From this point on little is said about Abraham. The shift now has taken place to where Isaac is center stage, and his wife Rebekah. We have just a short note in gthe next chapter in verses 1-11 on Abraham's marriage to his second wife, Keturah, and then his death in verses 7-11.


In conclusion, what we learn from this is that the background for this whole episode is the Abrahamic covenant. It is God's promise of positional reality to Israel. On the basis of that positional reality the Jews can make decisions from this point out in terms of their spiritual life, because there is this bedrock of God's provision of blessing in the Abrahamic covenant.

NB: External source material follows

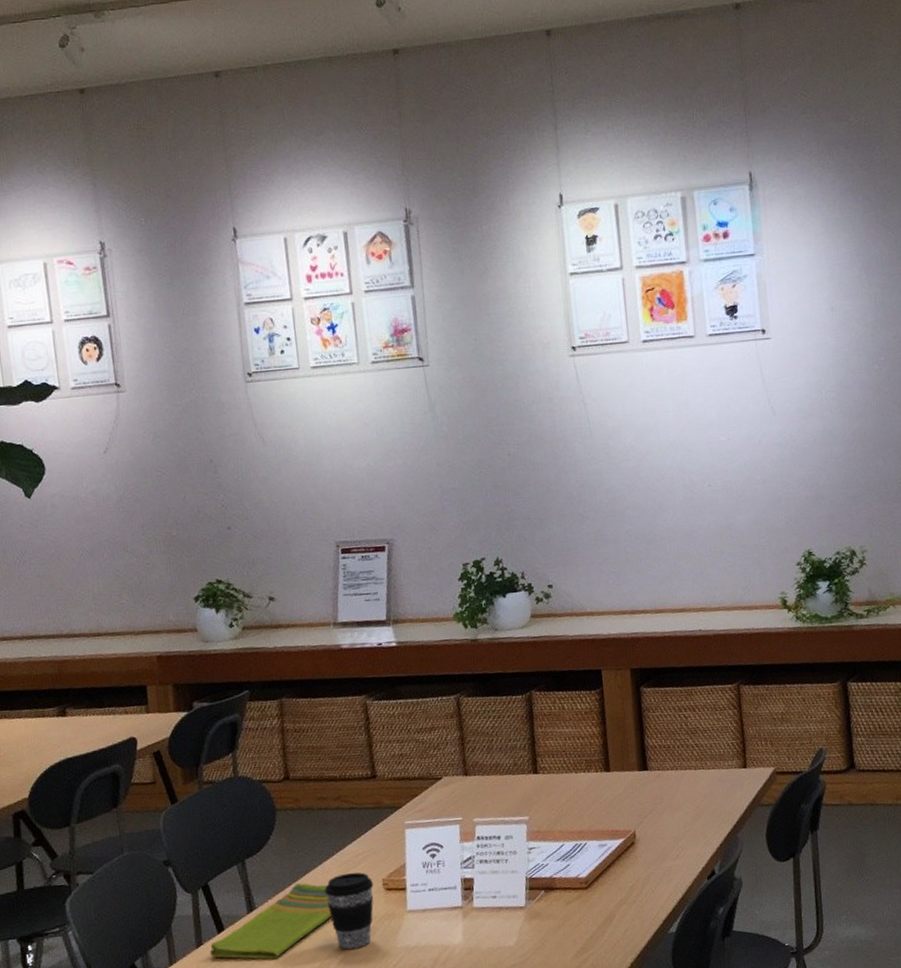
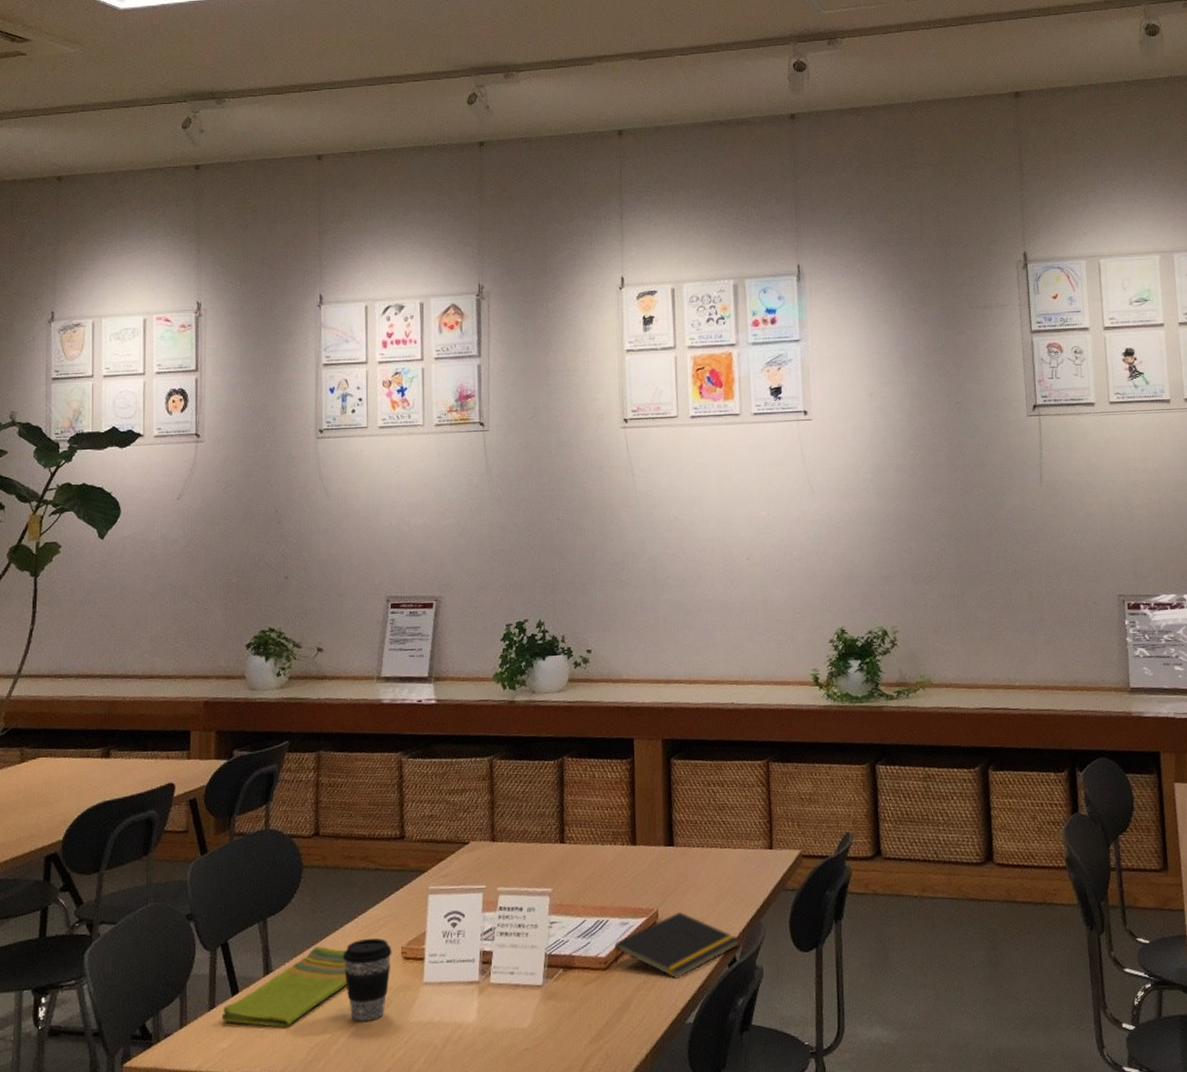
notepad: none [593,832,718,893] -> present [613,912,740,979]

The application for us is that we have the same positional reality in the fact that we are baptized into Christ. That is our positional truth, and in that identification with Christ Ephesians 1:3 says we are blessed with every spiritual blessing in the heavenly places. That is our spiritual positional truth. Just as in the Old Testament this servant is able to exploit what God provided in the promise of the covenant, in the same way in the New Testament, as church age believers, we are to exploit what the Holy Spirit has provided for us at salvation.


Secondly, we see that because of God's foundational promise to Abraham He is going to providentially guide and direct their fortunes to bring about their fulfillment. In the same way, because of our position in Christ, God is going to work His way providentially in our life to work out His plan and purposes. If we are disobedient that is going to bring about discipline and problems in our life because God is not going to back off His plan to conform us to the image of His Son. We are to operate on the basis of doctrine. We need to understand the positional reality that we have in Jesus Christ. Then we need to operate on the basis of grace, recognizing that God has already blessed us with every spiritual blessing in the heavenly places, and we need to exploit that.